The death of young people from cancer or cardiac arrest has long been experienced among us as a seasonal statistic, almost like a flu that passes from one body to another. However, this reality is not simply biological, it is deeply social and philosophical. Faced with the frequency of these losses, society seems to have become accustomed to them, accepting them less and less as shocks and more and more as ordinary parts of reality.

This trivialization and acceptance of the death of young people as normality comes at a high cost. It strips death of its moral weight and makes life seem easy, almost replaceable, when the departure of a young person no longer shocks anyone. In this way, society begins to lose sensitivity, experiencing loss not as a drama, but as an ordinary fact that no longer requires deep reflection.

The loss of a good friend and a prominent public figure in this context becomes even more difficult. Not only because he was a smart guy, a man who kept the relationship with the book alive in an era of algorithms and quick answers, but because he represented a form of resistance. To read, to reflect, to dare to address the problems of democracy in a time of consumption and in a society like ours is an act against the flow. 

In a time when opinion often replaces knowledge and instant reaction replaces reflection, he chose the more difficult path, critical thinking. His thinking was not noisy, but consistent. He often did not seek quick attention, but deep understanding.

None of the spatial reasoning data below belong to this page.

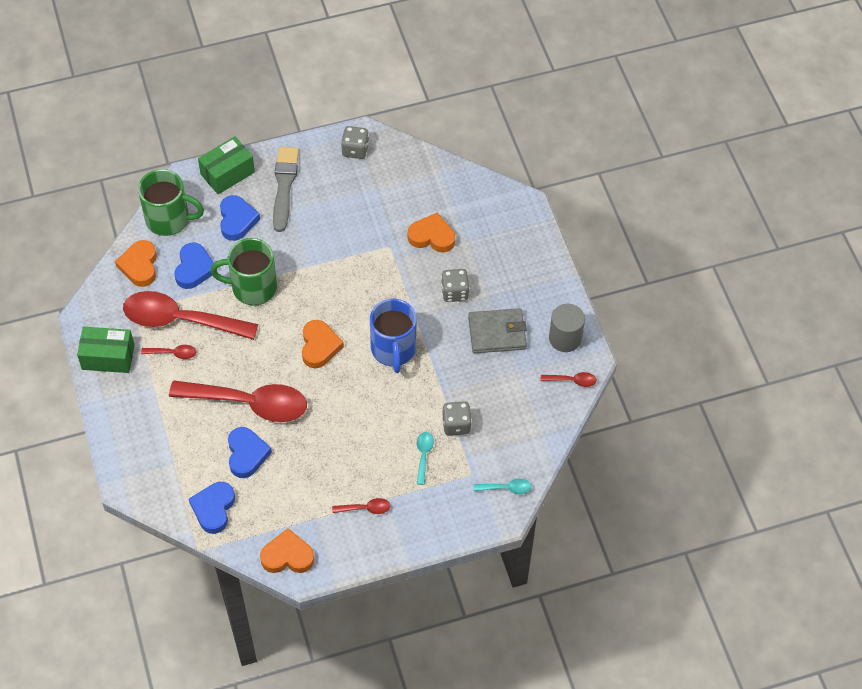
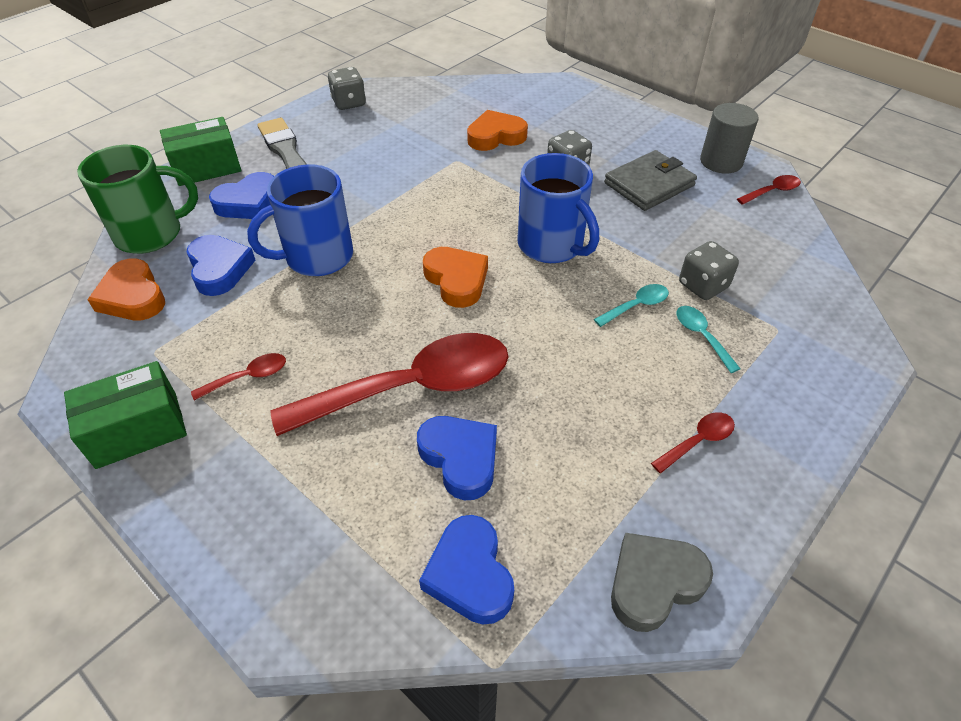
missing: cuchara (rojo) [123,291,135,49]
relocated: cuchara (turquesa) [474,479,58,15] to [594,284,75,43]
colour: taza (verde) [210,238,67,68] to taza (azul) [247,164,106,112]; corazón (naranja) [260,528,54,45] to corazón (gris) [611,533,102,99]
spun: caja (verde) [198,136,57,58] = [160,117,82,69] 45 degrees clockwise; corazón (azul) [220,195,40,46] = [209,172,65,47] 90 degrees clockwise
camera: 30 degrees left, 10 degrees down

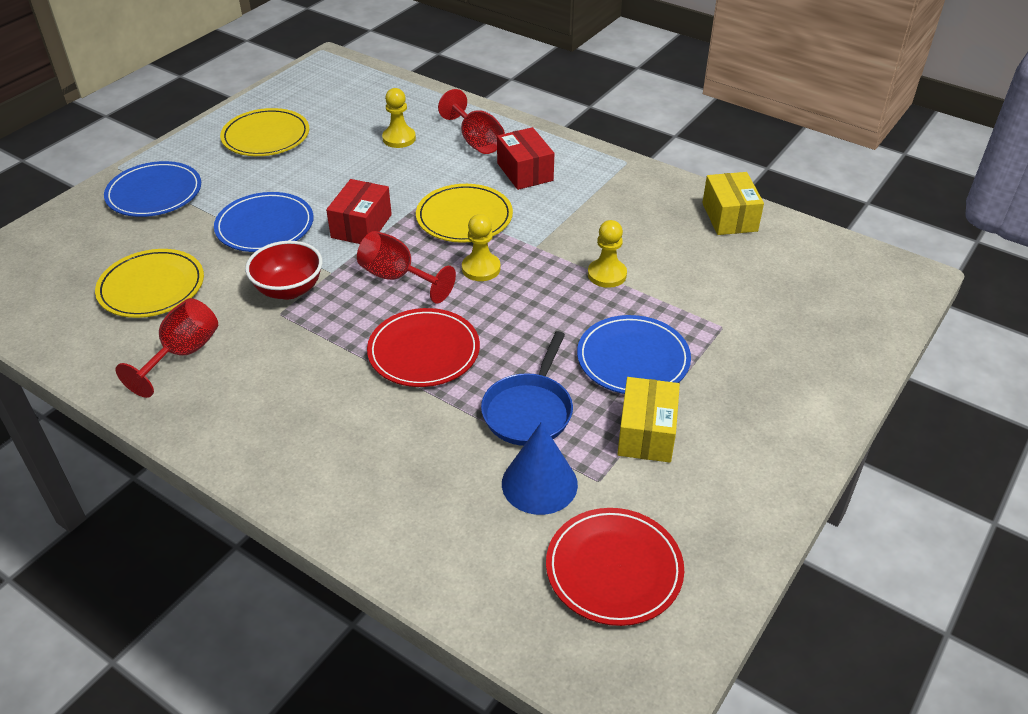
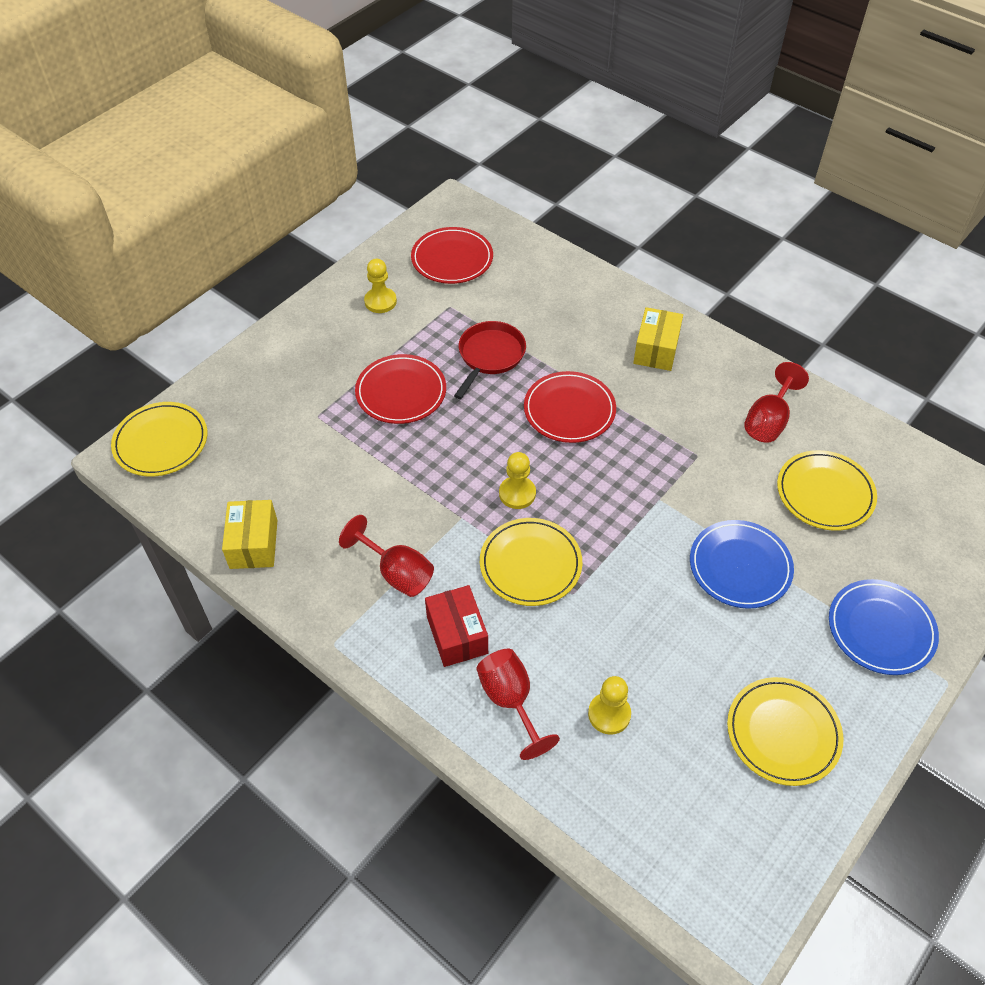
missing: cuenco (rojo) [245,241,78,59]; caja (rojo) [326,179,66,65]; cono (azul) [502,422,76,93]
appeared: plato (amarillo) [111,402,96,74]
relocated: copa (rojo) [357,231,99,72] to [339,515,95,82]; peón (amarillo) [588,220,39,68] to [364,259,33,54]; caja (amarillo) [617,377,63,85] to [633,307,50,64]
colour: plato (azul) [577,315,114,79] to plato (rojo) [355,354,91,70]; sartén (azul) [481,331,92,115] to sartén (rojo) [454,321,72,78]
camera: 175 degrees left, 10 degrees up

This is precisely what made him special not only as a friend, but as a voice that gave weight to words and seriousness to debate.

This occasion should make us understand that the death of good people is not simply an individual event, but a void that we continue to feel every day. When such people are no longer among us, they leave a space that is not simply filled with new words or voices. Their memory makes us stop, reflect, and deeply appreciate what it means to live with thought, courage, and honesty. It is their void that calls us not to forget, to preserve the values ​​they represented, and to create space for true reflection in a world that continues to move without rest.

It can be cynically said that society quickly gets used to the absences, because the system does not stop for anyone. The press will continue, the public debate will flow, and new voices will emerge to fill the gaps. But this is not true continuity, it is only superficial replacement. This is because there are individuals who are not simply roles or functions, but bearers of thought, memory and meaning, and when they leave, what is lost is never recreated in the same form.